|Have tried to use one of these two possibles?|
192.168.1.1 and 192.168.0.1
This is from the support site:
Lots of useful help (setup etc.) there.
If neither of the above addresses work... power cycle the router. (Switch it off, wait about 30seconds or so then power up again). Then try the addresses again. If still "no joy" (old RAF slang for it's working OK) then use the reset routine.. There will be small hole in the rear into which you insert a large paper click and press on a wee small contact/button for a few seconds. The router will recycle/reset itself to factory defaults.
The reset will disable wifi by default; so all connections must be via cat-5/ethernet cable until you re-enable wifi...
Then try the addresses again as above.
Once you can get into its homepage/seetup you will need to re-enable wifi and that is when you can set up some security.
Note carefully the router's SSID (the name it broadcasts to world as wifi); write it dwon (if it it's not already on the base of the router. Go into wifi set and note the default password/access-keyt ; again it may also be on the base of the router.

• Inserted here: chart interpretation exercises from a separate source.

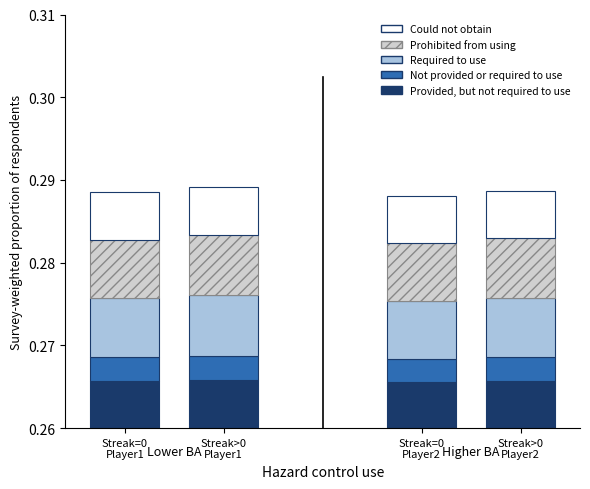

What are all the series names shown in the legend?

Provided, but not required to use, Not provided or required to use, Required to use, Prohibited from using, Could not obtain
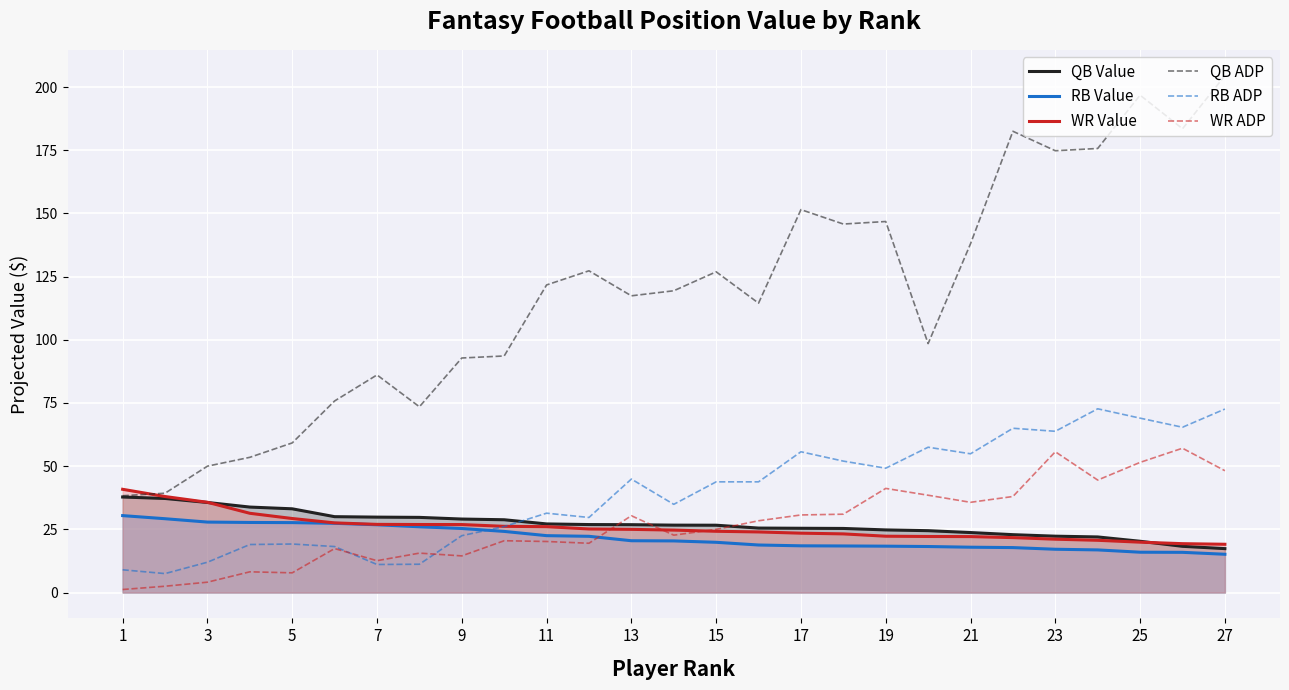

True or false: RB Value and QB ADP intersect in this chart.

False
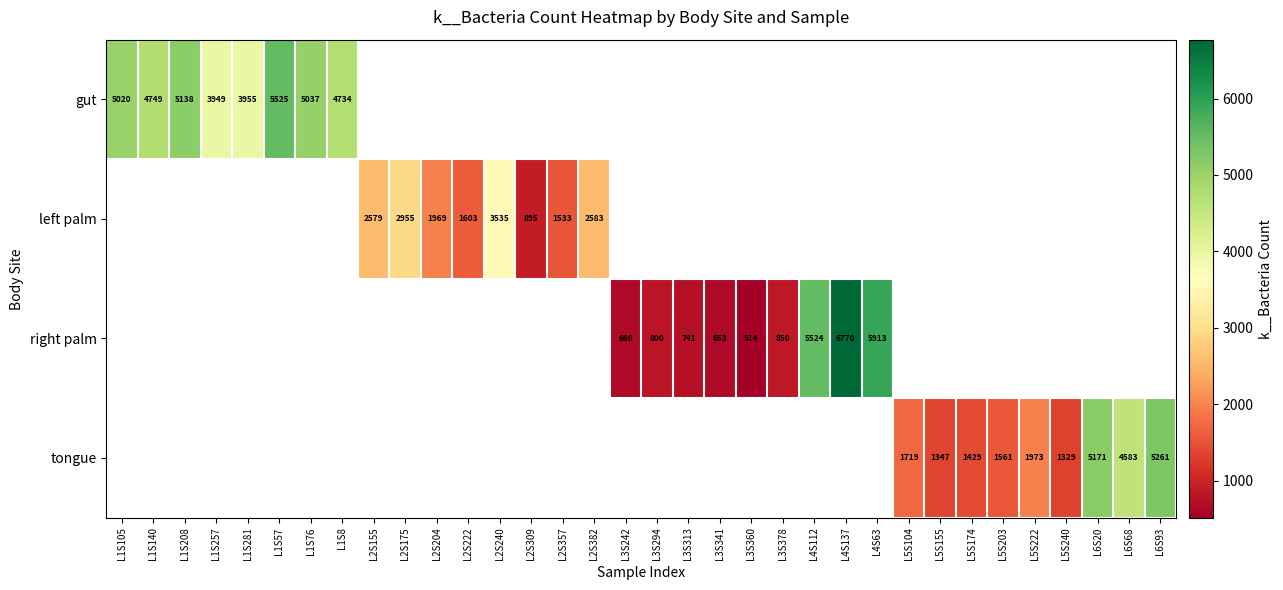

Is it true that gut equals 2754 at L1S57?

False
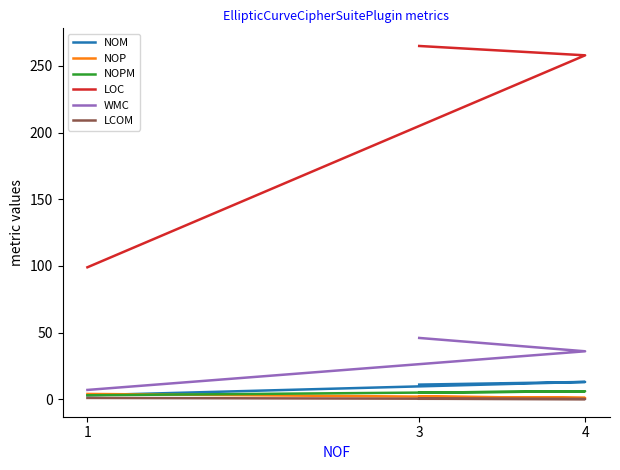

Which label corresponds to the largest value in the chart?

3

Then look for the option to set up mac filtering. This is an option to create a list of wifi devices - their mac addresses. The list can be sued to allow wifi access "only" to those on that list (clearly not your neighbours etc.); or to disallow those on that list... the default setting is there is no list established; thus anyone who knows the wifi access-key/password can use your wifi...
You can also change the SSID - but if you do "write it down and also email it to yourself and save the info n the saved messages folder of your email account. It's a bit like a free cloud storage system. Do the same with the wifi access-key - ideally change that too and again note carefully what you create and save it etc as with the SSID.